Dra. Matilde, além dos 15 anos e 6 meses vividos como
policial, apresentou ao Acreprevidência uma certidão, emitida pelo Instituto
Nacional do Seguro Social - INSS, reconhecendo 11 anos e 7 meses de
contribuição, preenchendo, assim, todas as exigências legais. Como não há
previsão de idade, seu direito era líquido e certo, e não podia ser questionado
por ninguém. Parabéns, Dra. Matilde. Faça bom proveito de sua aposentadoria.
Escrevo hoje sobre tal assunto porque esta foi a mais
emblemática de todas as aposentadorias que concedi, durante os 13 anos em que
estive à frente do Acreprevidência. Acredito que nesse período, fui signatário
de bem mais de 10.000 aposentadorias e pensões previdenciárias a segurados do
regime próprio do Estado do Acre. Antes deste benefício, ora abordado, a
aposentação campeã, neste particular, era a de uma outra mulher, militar de
alta patente, que fora para casa aos 43 anos de idade.

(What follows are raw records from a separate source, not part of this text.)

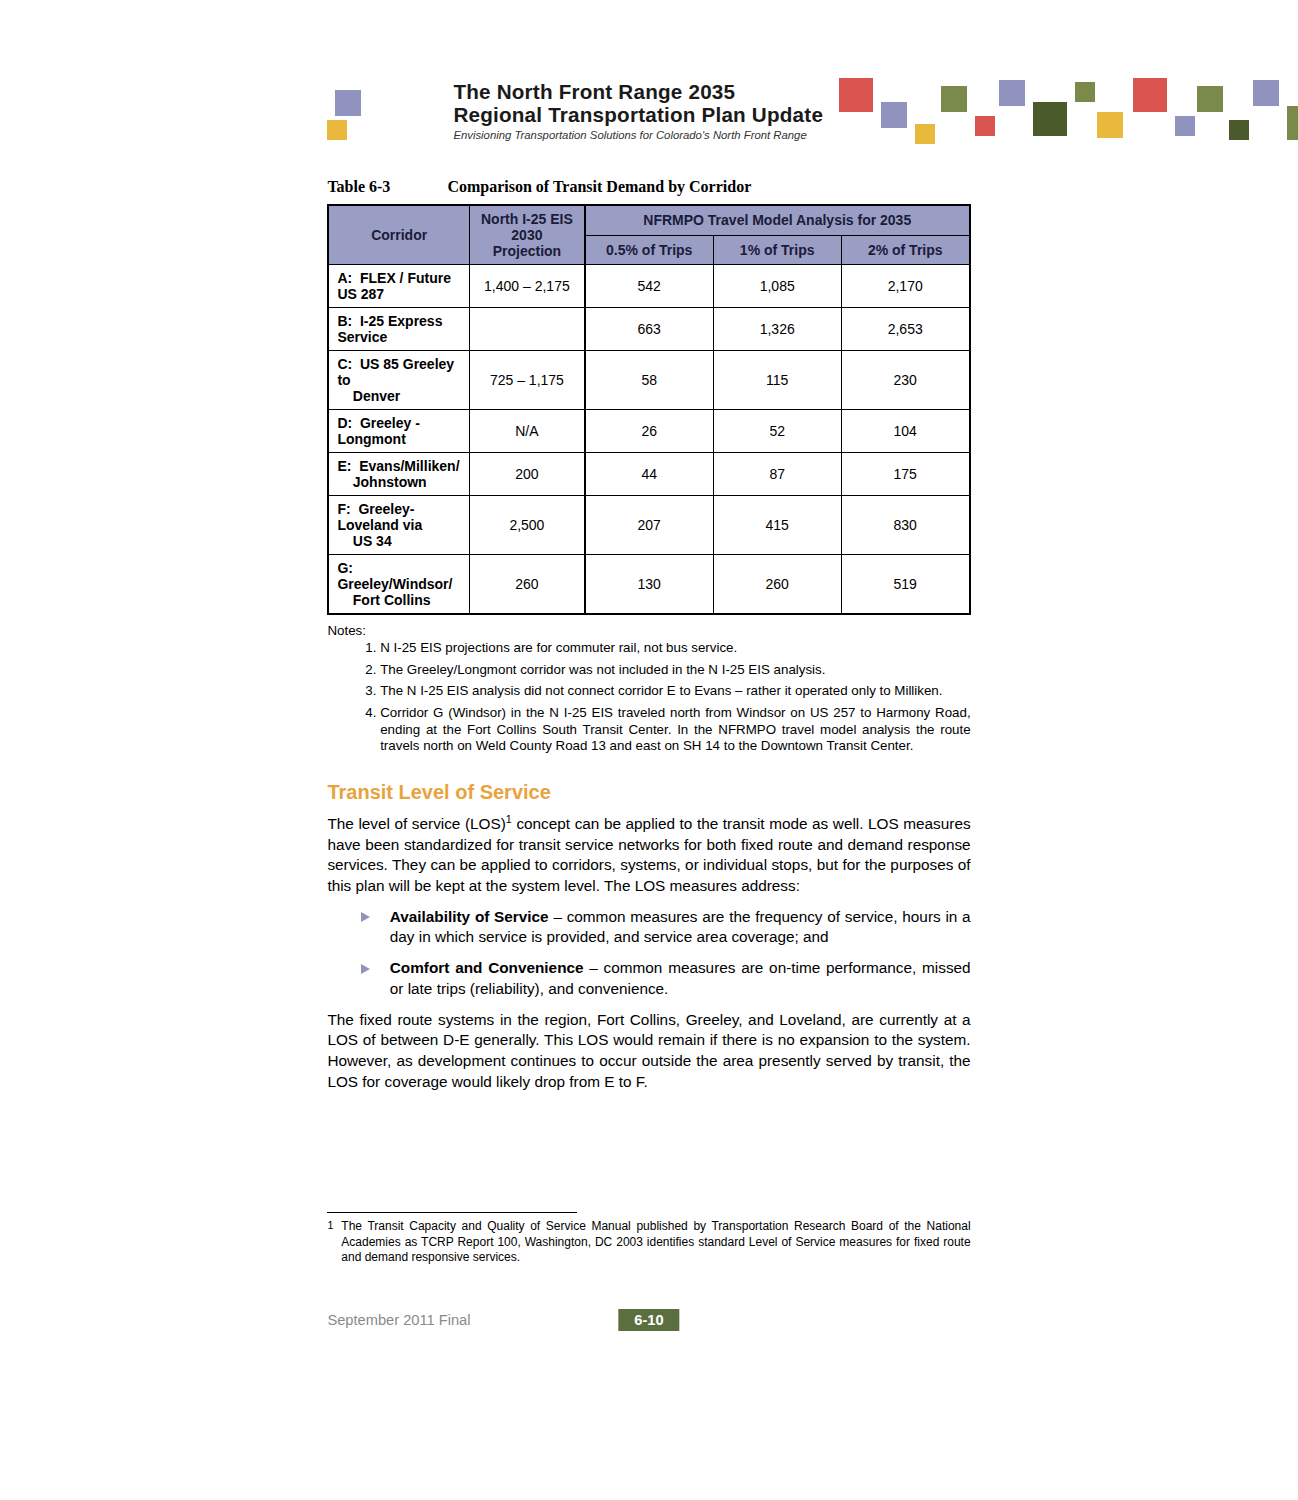The North Front Range 2035
Regional Transportation Plan Update
Envisioning Transportation Solutions for Colorado's North Front Range
Table 6-3 Comparison of Transit Demand by Corridor
| Corridor | North I-25 EIS 2030 Projection | NFRMPO Travel Model Analysis for 2035 |
| --- | --- | --- |
| 0.5% of Trips | 1% of Trips | 2% of Trips |
| A: FLEX / Future US 287 | 1,400 – 2,175 | 542 | 1,085 | 2,170 |
| B: I-25 Express Service | | 663 | 1,326 | 2,653 |
| C: US 85 Greeley to Denver | 725 – 1,175 | 58 | 115 | 230 |
| D: Greeley - Longmont | N/A | 26 | 52 | 104 |
| E: Evans/Milliken/ Johnstown | 200 | 44 | 87 | 175 |
| F: Greeley-Loveland via US 34 | 2,500 | 207 | 415 | 830 |
| G: Greeley/Windsor/ Fort Collins | 260 | 130 | 260 | 519 |
Notes:
N I-25 EIS projections are for commuter rail, not bus service.
The Greeley/Longmont corridor was not included in the N I-25 EIS analysis.
The N I-25 EIS analysis did not connect corridor E to Evans – rather it operated only to Milliken.
Corridor G (Windsor) in the N I-25 EIS traveled north from Windsor on US 257 to Harmony Road, ending at the Fort Collins South Transit Center. In the NFRMPO travel model analysis the route travels north on Weld County Road 13 and east on SH 14 to the Downtown Transit Center.
Transit Level of Service
The level of service (LOS)1 concept can be applied to the transit mode as well. LOS measures have been standardized for transit service networks for both fixed route and demand response services. They can be applied to corridors, systems, or individual stops, but for the purposes of this plan will be kept at the system level. The LOS measures address:
Availability of Service – common measures are the frequency of service, hours in a day in which service is provided, and service area coverage; and
Comfort and Convenience – common measures are on-time performance, missed or late trips (reliability), and convenience.
The fixed route systems in the region, Fort Collins, Greeley, and Loveland, are currently at a LOS of between D-E generally. This LOS would remain if there is no expansion to the system. However, as development continues to occur outside the area presently served by transit, the LOS for coverage would likely drop from E to F.
1
The Transit Capacity and Quality of Service Manual published by Transportation Research Board of the National Academies as TCRP Report 100, Washington, DC 2003 identifies standard Level of Service measures for fixed route and demand responsive services.
September 2011 Final
6-10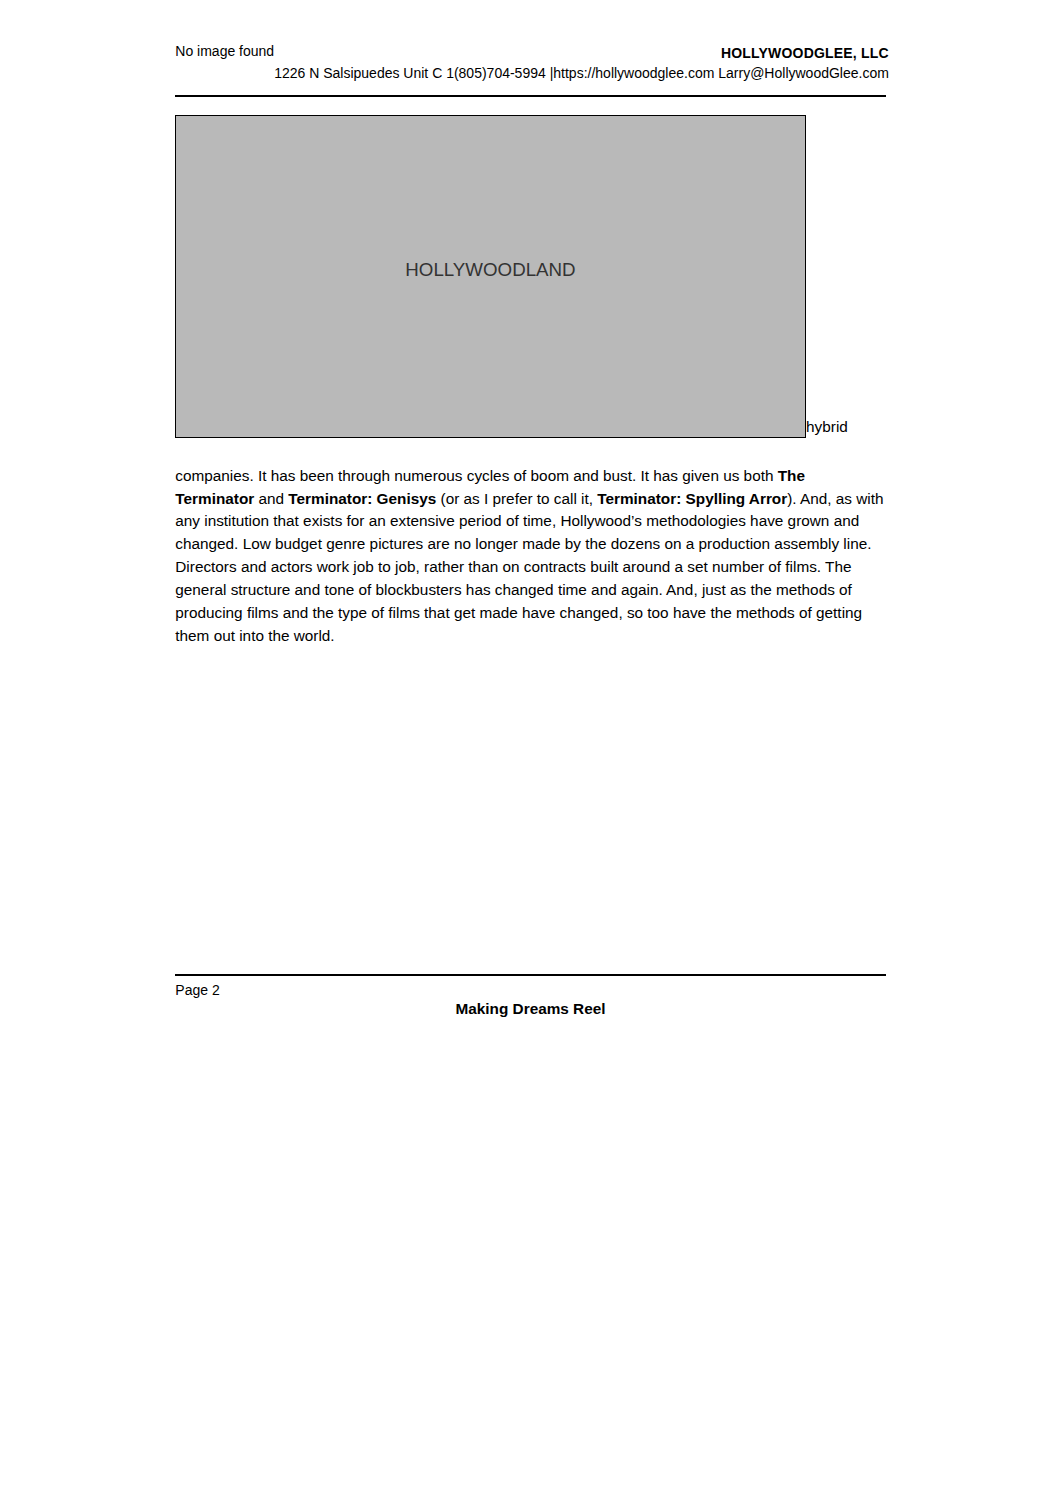No image found
HOLLYWOODGLEE, LLC
1226 N Salsipuedes Unit C 1(805)704-5994 |https://hollywoodglee.com Larry@HollywoodGlee.com
hybrid
companies. It has been through numerous cycles of boom and bust. It has given us both The Terminator and Terminator: Genisys (or as I prefer to call it, Terminator: Spylling Arror). And, as with any institution that exists for an extensive period of time, Hollywood’s methodologies have grown and changed. Low budget genre pictures are no longer made by the dozens on a production assembly line. Directors and actors work job to job, rather than on contracts built around a set number of films. The general structure and tone of blockbusters has changed time and again. And, just as the methods of producing films and the type of films that get made have changed, so too have the methods of getting them out into the world.
Page 2
Making Dreams Reel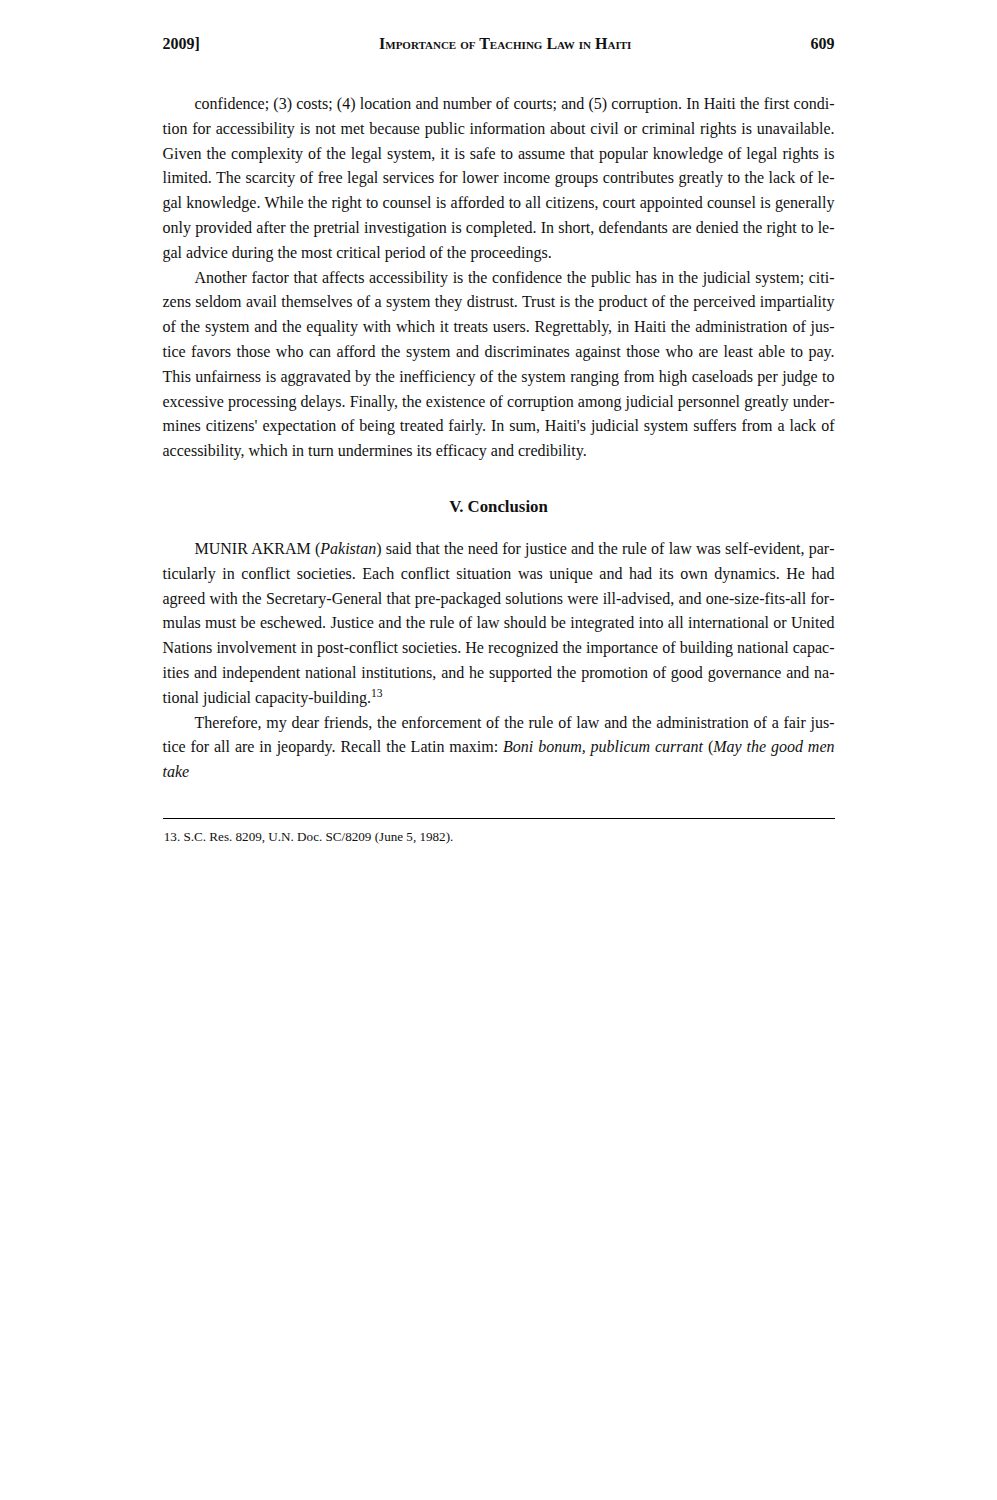2009] Importance of Teaching Law in Haiti 609
confidence; (3) costs; (4) location and number of courts; and (5) corruption. In Haiti the first condition for accessibility is not met because public information about civil or criminal rights is unavailable. Given the complexity of the legal system, it is safe to assume that popular knowledge of legal rights is limited. The scarcity of free legal services for lower income groups contributes greatly to the lack of legal knowledge. While the right to counsel is afforded to all citizens, court appointed counsel is generally only provided after the pretrial investigation is completed. In short, defendants are denied the right to legal advice during the most critical period of the proceedings.
Another factor that affects accessibility is the confidence the public has in the judicial system; citizens seldom avail themselves of a system they distrust. Trust is the product of the perceived impartiality of the system and the equality with which it treats users. Regrettably, in Haiti the administration of justice favors those who can afford the system and discriminates against those who are least able to pay. This unfairness is aggravated by the inefficiency of the system ranging from high caseloads per judge to excessive processing delays. Finally, the existence of corruption among judicial personnel greatly undermines citizens' expectation of being treated fairly. In sum, Haiti's judicial system suffers from a lack of accessibility, which in turn undermines its efficacy and credibility.
V. Conclusion
MUNIR AKRAM (Pakistan) said that the need for justice and the rule of law was self-evident, particularly in conflict societies. Each conflict situation was unique and had its own dynamics. He had agreed with the Secretary-General that pre-packaged solutions were ill-advised, and one-size-fits-all formulas must be eschewed. Justice and the rule of law should be integrated into all international or United Nations involvement in post-conflict societies. He recognized the importance of building national capacities and independent national institutions, and he supported the promotion of good governance and national judicial capacity-building.13
Therefore, my dear friends, the enforcement of the rule of law and the administration of a fair justice for all are in jeopardy. Recall the Latin maxim: Boni bonum, publicum currant (May the good men take
S.C. Res. 8209, U.N. Doc. SC/8209 (June 5, 1982).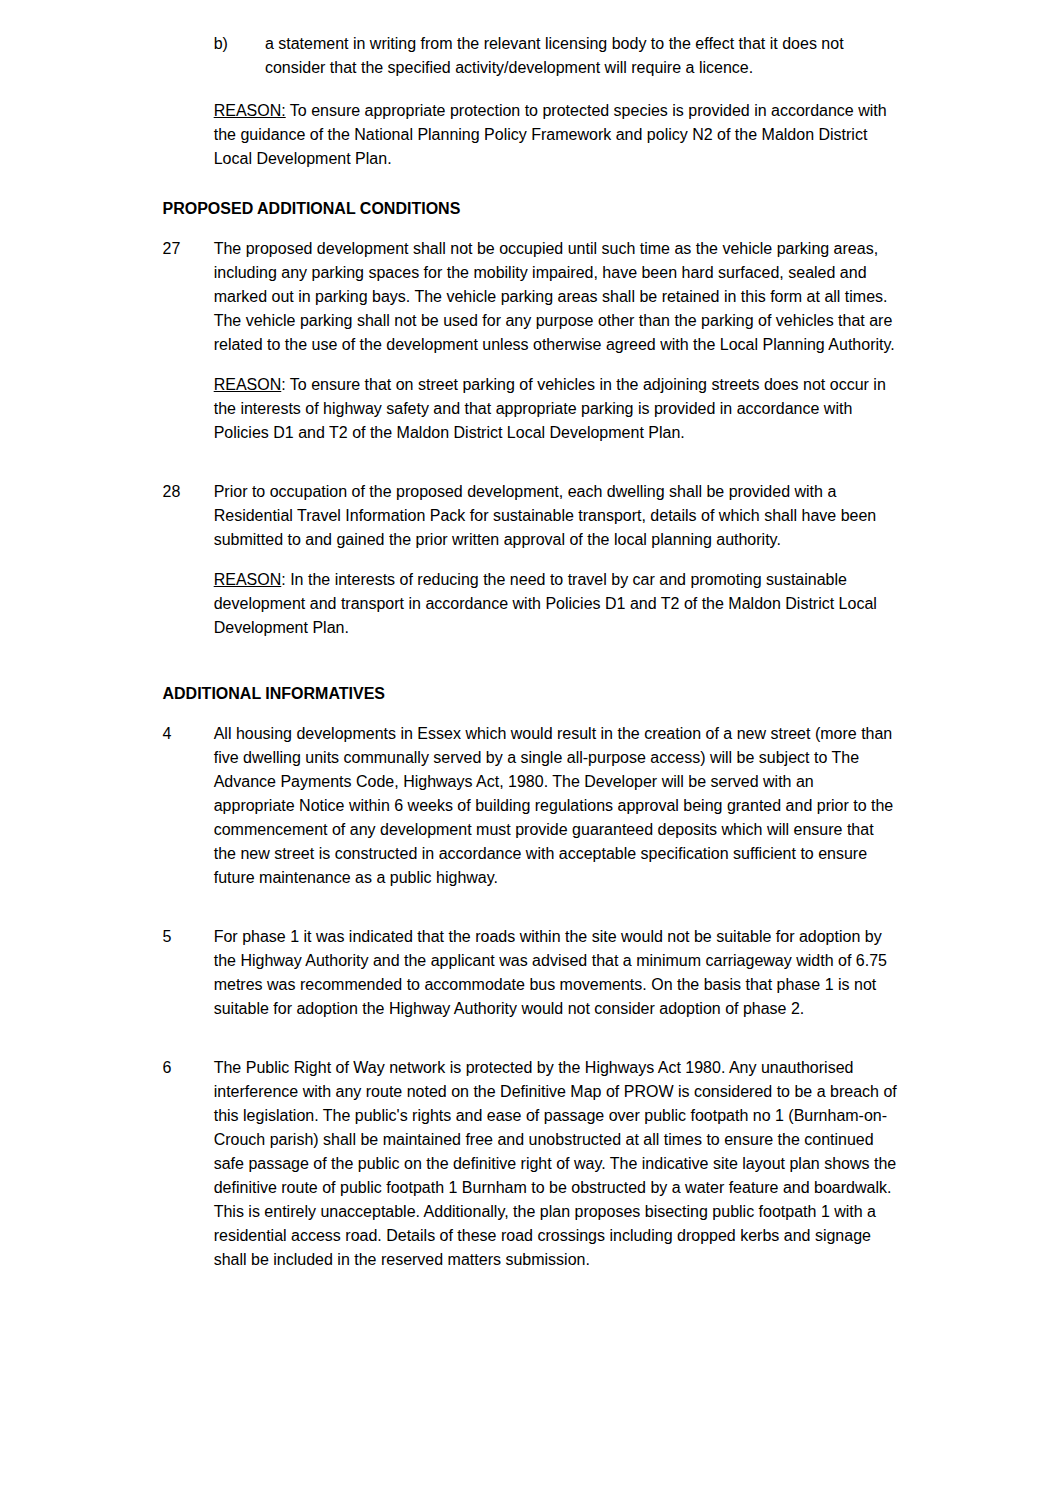b)
a statement in writing from the relevant licensing body to the effect that it does not consider that the specified activity/development will require a licence.
REASON: To ensure appropriate protection to protected species is provided in accordance with the guidance of the National Planning Policy Framework and policy N2 of the Maldon District Local Development Plan.
PROPOSED ADDITIONAL CONDITIONS
27
The proposed development shall not be occupied until such time as the vehicle parking areas, including any parking spaces for the mobility impaired, have been hard surfaced, sealed and marked out in parking bays. The vehicle parking areas shall be retained in this form at all times. The vehicle parking shall not be used for any purpose other than the parking of vehicles that are related to the use of the development unless otherwise agreed with the Local Planning Authority.
REASON: To ensure that on street parking of vehicles in the adjoining streets does not occur in the interests of highway safety and that appropriate parking is provided in accordance with Policies D1 and T2 of the Maldon District Local Development Plan.
28
Prior to occupation of the proposed development, each dwelling shall be provided with a Residential Travel Information Pack for sustainable transport, details of which shall have been submitted to and gained the prior written approval of the local planning authority.
REASON: In the interests of reducing the need to travel by car and promoting sustainable development and transport in accordance with Policies D1 and T2 of the Maldon District Local Development Plan.
ADDITIONAL INFORMATIVES
4
All housing developments in Essex which would result in the creation of a new street (more than five dwelling units communally served by a single all-purpose access) will be subject to The Advance Payments Code, Highways Act, 1980. The Developer will be served with an appropriate Notice within 6 weeks of building regulations approval being granted and prior to the commencement of any development must provide guaranteed deposits which will ensure that the new street is constructed in accordance with acceptable specification sufficient to ensure future maintenance as a public highway.
5
For phase 1 it was indicated that the roads within the site would not be suitable for adoption by the Highway Authority and the applicant was advised that a minimum carriageway width of 6.75 metres was recommended to accommodate bus movements. On the basis that phase 1 is not suitable for adoption the Highway Authority would not consider adoption of phase 2.
6
The Public Right of Way network is protected by the Highways Act 1980. Any unauthorised interference with any route noted on the Definitive Map of PROW is considered to be a breach of this legislation. The public's rights and ease of passage over public footpath no 1 (Burnham-on-Crouch parish) shall be maintained free and unobstructed at all times to ensure the continued safe passage of the public on the definitive right of way. The indicative site layout plan shows the definitive route of public footpath 1 Burnham to be obstructed by a water feature and boardwalk. This is entirely unacceptable. Additionally, the plan proposes bisecting public footpath 1 with a residential access road. Details of these road crossings including dropped kerbs and signage shall be included in the reserved matters submission.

Não posso, contudo, concluir esta crônica sem confessar
que minha própria aposentadoria como funcionário público federal, é um exemplo
de benefício originado na contramão da sustentabilidade do regime
previdenciário. Em 1994, num desses momentos angustiantes da vida, resolvi me aposentar. O Ministério do Planejamento indeferiu-me a
contagem de tempo de escola agrotécnica, mas minha ansiedade em ir logo para
casa proporcionou-me um ato de insanidade. Aposentei-me proporcionalmente
(naquele tempo era possível) e deixei pra lá qualquer briga judicial pelo tempo
não reconhecido. E sabem com quantos
anos deixei o serviço ativo? 49 anos e 5
meses de idade. Se é um absurdo? Estou convicto disso! Eu houvera atingido meu
melhor nível de conhecimento e experiência no cargo que exercia. Podia ainda
trabalhar satisfatoriamente por mais uns 20 anos. Naquela
decisão tempestuosa, além do cofre do regime, também fui prejudicado. Hoje, eu
agradeceria se as leis da época fossem mais rígidas. Teriam me obrigado a
esperar por uma aposentadoria integral.
Bem, amigos, parafraseando um alerta feito por alguém
(Prof Google acaba de me informar que foi um naturalista francês, no século 19),
nos afirmando que “ou o Brasil acaba com a saúva, ou a saúva acaba com o
“Brasil”, quero gritar algo parecido:
- “Ou o Brasil reforma com seriedade sua previdência,
ou a previdência acaba com o Brasil!”
Um comentário:
Belíssimo, consciente e reponsável artigo.